Starbucks' top-tier leadership is not shying away from the company's challenges and the efforts required to restore it to a more sustainable growth trajectory. However, that does not mean the stock is an irresistible buy right now.
A subpar fiscal year
The following chart illustrates Starbucks' less-than-stellar performance in recent times.
Sales growth has been robust, but profits have declined, and earnings remain at pre-pandemic levels. The 2024 fiscal year saw a 2% sales drop, a 4% decline in comparable transactions, and a 6% decrease in non-GAAP earnings per share.
The results indicate that Starbucks' price increases have not been sufficient to stimulate significant earnings growth. Niccol's recognition that the company needs to focus less on price increases and even reduce prices (such as by eliminating the non-dairy surcharge) signifies that the company is returning to a customer-focused approach, even if this means compromising short-term results.
Patient investors might want to scrutinize Starbucks more closely
Transformations are never straightforward, particularly when dealing with a large company like Starbucks that boasts a powerful brand. The substantial surge in the stock price in August on the news that Niccol would take over as CEO likely factored in that Starbucks' most challenging days were behind it. In reality, the company still needs to establish that its strategic changes can materialize into substantial earnings growth.
Still, Starbucks seems to be an attractive investment option at present. The valuation isn't exorbitant, with a 29.3 price-to-earnings (P/E) ratio, given the earnings used to calculate that P/E are less than impressive. Moreover, Starbucks offers a healthy dividend yield of 2.5% and recently increased its dividend for the 14th consecutive year.
For the past few years, investing in Starbucks was predominantly seen as a source of income and value preservation. However, recently, it's gained an exciting edge due to its potential for future growth. Those with a positive outlook on the transformations might wish to purchase the shares immediately, while more cautious investors could benefit from waiting a short while to evaluate the success of the leadership's new tactics.
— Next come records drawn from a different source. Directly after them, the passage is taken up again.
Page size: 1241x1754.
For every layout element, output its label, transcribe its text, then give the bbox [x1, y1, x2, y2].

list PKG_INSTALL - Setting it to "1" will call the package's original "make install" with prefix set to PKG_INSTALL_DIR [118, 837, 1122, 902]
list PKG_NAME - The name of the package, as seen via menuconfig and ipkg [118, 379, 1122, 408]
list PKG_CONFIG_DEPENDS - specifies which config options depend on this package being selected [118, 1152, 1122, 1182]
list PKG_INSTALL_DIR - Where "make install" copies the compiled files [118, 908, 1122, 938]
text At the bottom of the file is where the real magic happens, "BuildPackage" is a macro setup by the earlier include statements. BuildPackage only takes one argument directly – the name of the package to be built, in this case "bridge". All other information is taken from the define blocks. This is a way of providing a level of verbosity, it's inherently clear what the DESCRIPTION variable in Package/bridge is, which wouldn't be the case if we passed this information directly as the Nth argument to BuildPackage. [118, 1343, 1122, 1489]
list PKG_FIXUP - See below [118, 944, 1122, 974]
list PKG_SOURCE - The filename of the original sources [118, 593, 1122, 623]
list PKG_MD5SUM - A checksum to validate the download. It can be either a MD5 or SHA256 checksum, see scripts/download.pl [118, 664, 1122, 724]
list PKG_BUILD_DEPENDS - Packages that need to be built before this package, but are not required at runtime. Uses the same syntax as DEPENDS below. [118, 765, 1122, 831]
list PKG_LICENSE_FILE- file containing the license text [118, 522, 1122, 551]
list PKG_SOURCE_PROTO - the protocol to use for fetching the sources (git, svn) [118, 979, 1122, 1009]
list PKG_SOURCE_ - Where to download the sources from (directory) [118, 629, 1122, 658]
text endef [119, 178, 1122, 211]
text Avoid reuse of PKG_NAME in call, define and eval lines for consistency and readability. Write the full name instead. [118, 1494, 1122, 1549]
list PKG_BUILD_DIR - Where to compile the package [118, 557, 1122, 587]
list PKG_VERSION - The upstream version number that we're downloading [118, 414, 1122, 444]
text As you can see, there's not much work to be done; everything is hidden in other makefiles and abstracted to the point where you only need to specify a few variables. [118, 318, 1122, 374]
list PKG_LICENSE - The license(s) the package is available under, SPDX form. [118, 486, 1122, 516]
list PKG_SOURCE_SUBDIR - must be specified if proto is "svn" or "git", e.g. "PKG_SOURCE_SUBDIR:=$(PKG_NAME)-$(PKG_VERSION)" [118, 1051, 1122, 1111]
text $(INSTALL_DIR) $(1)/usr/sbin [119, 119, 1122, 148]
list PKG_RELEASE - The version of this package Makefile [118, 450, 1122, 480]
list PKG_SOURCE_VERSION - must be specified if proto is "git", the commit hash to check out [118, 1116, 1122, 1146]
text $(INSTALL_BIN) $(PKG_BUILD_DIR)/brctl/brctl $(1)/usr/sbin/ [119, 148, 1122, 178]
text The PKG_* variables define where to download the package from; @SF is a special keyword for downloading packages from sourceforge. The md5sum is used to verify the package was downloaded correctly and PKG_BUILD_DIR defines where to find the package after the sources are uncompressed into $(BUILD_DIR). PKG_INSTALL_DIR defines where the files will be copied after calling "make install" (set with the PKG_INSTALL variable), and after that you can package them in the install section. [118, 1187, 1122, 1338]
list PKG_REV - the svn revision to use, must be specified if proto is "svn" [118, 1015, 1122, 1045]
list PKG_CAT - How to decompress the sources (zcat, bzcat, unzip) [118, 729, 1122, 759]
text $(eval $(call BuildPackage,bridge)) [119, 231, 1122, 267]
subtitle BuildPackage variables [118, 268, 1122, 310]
Given Starbucks' recent focus on improving its employee and customer experience, some investors might consider allocating their money towards this dividend stock as an investment opportunity. The company's strategies, such as reducing employee turnover, improving staffing, and simplifying the menu, could potentially lead to higher profits in the future. Furthermore, Starbucks' commitment to restoring the third place feeling in its cafes, as hinted by CEO Niccol, could attract more customers, leading to increased revenue.